Study: More than half of police killings undercounted
Police killings in America have been undercounted by more than half over the past four decades, according to a new study that raises pointed questions about racial bias among medical examiners and highlights the lack of reliable national record keeping on what has become a major public health and civil rights issue.
The study, conducted by researchers at the University of Washington and published Thursday in the Lancet, a major British medical journal, amounts to one of the most comprehensive looks at the scope of police violence in America, and the disproportionate effect on Black people.
Researchers compared information from a federal database known as the National Vital Statistics System, which collects death certificates, with recent data from three organizations that track police killings through news reports and public records requests. When extrapolating and modeling that data back decades, they identified a startling discrepancy: About 55 percent of fatal encounters with police between 1980 and 2018 were listed as another cause of death.
The findings reflect both the contentious role of medical examiners and coroners in obscuring the real extent of police violence, and the lack of centralized national data on an issue that has caused enormous upheaval. Private nonprofits and journalists have filled the gap by mining news reports and social media.
“I think the big takeaway is that most people in public health tend to take vital statistics for the U.S. and other countries as the absolute truth, and it turns out, as we show, the vital statistics are missing more than half of the police violence deaths,” said Dr. Christopher Murray, director of the Institute for Health Metrics and Evaluation at the University of Washington, which conducted the study.
He continued: “You have to look for why those deaths that are being picked up by the opensource investigations, looking in the media and elsewhere, aren’t showing up in the official statistics. That does point to the system of medical examiners and the incentives that may exist for them to want to not classify a death as related to police violence.”
Researchers estimated that over the time period they studied, which roughly tracks the era of the war on drugs and the rise of mass incarceration, nearly 31,000 Americans were killed by police, with more than 17,000 of them going unaccounted for in official statistics. The study also documented a stark racial gap: Black Americans were 3.5 times as likely to be killed by police as white Americans were. Data on Asian Americans was not included in the study, but Latinos and Native Americans also suffered higher rates of fatal police violence than white people.
The annual number of deaths in police custody has generally gone upward since 1980, even as crime — notwithstanding a rise in homicides last year amid the dislocations of the coronavirus pandemic — has declined from its peak in the early 1990s.
The states with the highest rates of police killings were Oklahoma, Arizona and Alaska, as well as the District of Columbia, while the states with the lowest rates were Massachusetts, Connecticut and Minnesota, according to the study.
Researchers estimated that about 20 times as many men as women were killed by police over the past several decades; more American men died in 2019 during police encounters than from Hodgkin lymphoma or testicular cancer.

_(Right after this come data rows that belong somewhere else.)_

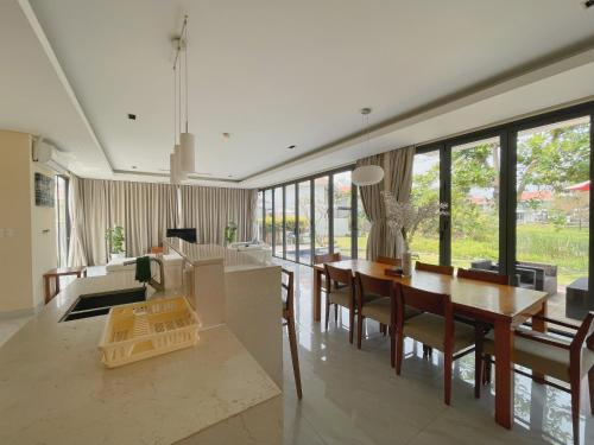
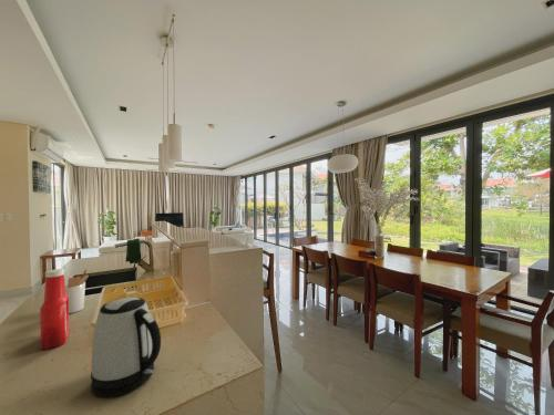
+ utensil holder [65,269,90,314]
+ kettle [90,297,162,398]
+ soap bottle [39,268,70,351]
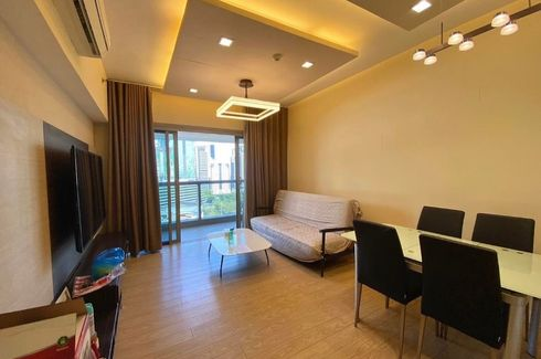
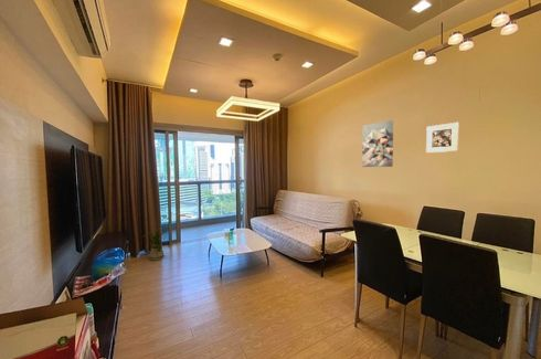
+ house plant [141,229,171,262]
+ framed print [425,122,460,154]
+ wall art [361,119,394,168]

Unexplained or violent deaths in the United States are investigated by coroners or medical examiners, who use autopsies, toxicology tests and evidence like body camera footage to determine the cause and manner of death. The death certificate does not specifically ask whether police were involved — which may contribute to the undercount identified by the study — but many medical examiners are trained to include that information.
The system has long been criticized for fostering a cozy relationship with law enforcement — forensic pathologists regularly consult with detectives and prosecutors, and in some jurisdictions they are directly employed by police agencies.